Yes, it works for small businesses like restaurants under 50 employees. Many small businesses can’t afford the whole package, and while their workers don’t expect a 401(k) plan, they can get good employees by offering primary care coverage. We work with Subway shops, which often pick up half of the fee; they pay $30 monthly and do a withdrawal from payroll for the other half.

Medium-sized businesses tend to want a wraparound plan. We work with a group that provides a cost-sharing plan that meets all the ACA requirements. Coupling that with a DPC is a good solution for those medium-sized organizations.

And larger companies that are self-funded, what they do is have a catastrophic plan and have a TPA [third party administrator] carve out their medical. They typically want pharmaceuticals and primary care.

Q
Do direct primary care practices work with brokers, or do you tend to have relationships directly with employers?
A

From a broker standpoint, they have been really reluctant to work with us in the past, because they were concerned their commissions would be lower.

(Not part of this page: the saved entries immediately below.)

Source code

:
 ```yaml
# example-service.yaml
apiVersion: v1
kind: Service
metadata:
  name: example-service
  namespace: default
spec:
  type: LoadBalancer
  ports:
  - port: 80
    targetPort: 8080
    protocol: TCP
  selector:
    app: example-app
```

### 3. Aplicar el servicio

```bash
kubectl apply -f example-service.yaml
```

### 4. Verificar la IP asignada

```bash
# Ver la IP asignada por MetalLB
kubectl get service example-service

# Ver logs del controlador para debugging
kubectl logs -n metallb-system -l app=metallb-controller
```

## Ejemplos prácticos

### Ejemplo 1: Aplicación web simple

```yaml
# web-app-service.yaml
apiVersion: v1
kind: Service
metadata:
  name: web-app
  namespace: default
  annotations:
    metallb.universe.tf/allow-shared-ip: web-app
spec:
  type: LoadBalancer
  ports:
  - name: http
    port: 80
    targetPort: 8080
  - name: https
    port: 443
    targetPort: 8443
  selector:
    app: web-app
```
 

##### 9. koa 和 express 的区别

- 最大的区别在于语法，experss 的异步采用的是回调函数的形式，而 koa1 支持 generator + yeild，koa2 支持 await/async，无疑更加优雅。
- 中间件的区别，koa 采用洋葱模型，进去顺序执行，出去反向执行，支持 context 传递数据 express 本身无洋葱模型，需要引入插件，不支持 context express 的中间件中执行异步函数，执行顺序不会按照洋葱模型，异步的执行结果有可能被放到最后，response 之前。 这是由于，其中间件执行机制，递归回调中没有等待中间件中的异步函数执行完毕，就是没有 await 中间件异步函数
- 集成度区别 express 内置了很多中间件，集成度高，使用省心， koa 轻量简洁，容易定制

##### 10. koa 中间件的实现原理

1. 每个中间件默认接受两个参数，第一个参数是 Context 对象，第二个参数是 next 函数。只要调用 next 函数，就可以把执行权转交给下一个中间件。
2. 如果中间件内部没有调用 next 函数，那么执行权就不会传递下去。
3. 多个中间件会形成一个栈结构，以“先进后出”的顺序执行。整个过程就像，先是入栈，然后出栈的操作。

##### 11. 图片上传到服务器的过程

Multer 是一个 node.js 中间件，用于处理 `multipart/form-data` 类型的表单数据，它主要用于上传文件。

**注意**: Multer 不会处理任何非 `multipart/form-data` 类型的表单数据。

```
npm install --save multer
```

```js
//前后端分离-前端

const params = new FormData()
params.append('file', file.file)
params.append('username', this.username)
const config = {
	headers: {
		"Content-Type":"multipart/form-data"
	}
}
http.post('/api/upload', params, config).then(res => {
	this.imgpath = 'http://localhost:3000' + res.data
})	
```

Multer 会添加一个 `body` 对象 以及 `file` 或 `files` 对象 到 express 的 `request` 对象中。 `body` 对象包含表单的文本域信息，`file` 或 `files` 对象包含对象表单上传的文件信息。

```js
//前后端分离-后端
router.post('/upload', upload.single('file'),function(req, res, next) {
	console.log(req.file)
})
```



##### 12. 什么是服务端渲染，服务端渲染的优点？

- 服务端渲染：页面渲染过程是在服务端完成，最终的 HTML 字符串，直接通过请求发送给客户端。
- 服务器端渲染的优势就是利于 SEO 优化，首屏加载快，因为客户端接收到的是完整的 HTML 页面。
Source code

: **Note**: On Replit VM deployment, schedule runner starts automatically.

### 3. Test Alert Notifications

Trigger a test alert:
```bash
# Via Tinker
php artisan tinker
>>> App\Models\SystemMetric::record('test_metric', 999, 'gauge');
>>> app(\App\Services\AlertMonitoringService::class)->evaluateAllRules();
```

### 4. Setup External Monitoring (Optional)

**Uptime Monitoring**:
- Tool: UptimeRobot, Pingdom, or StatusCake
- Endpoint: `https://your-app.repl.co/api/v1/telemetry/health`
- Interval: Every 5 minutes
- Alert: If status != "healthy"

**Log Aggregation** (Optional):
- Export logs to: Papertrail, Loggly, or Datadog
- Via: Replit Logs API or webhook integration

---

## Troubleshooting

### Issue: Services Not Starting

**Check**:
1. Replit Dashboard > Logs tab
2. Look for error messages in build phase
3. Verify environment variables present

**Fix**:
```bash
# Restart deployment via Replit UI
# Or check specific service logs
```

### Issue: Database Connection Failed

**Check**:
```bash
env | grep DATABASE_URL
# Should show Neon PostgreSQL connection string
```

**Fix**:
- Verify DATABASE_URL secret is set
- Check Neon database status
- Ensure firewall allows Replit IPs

But we work with brokers that share in the revenue savings with employers. By directing employer clients to DPC models, it ends up being a better reimbursement model for employers, and the broker can receive part of that savings.

For brokers that want commissions, there is a marketplace where employers buy wraparound coverage. DPCs provide commissions for brokers on the wraparound and DPC part, and brokers come out ahead there as well.

The key point for brokers is that they don’t need to be financially threatened by this model. If they work with DPC groups, they are going to get taken care of. Reimbursement is just as good or better working with this model plus insurance as they would get in a traditional PPO. Plus, it’s a great area to specialize in. If a broker wants to make this their niche product, it will set them apart from others, and they can corner the market on this product in their area.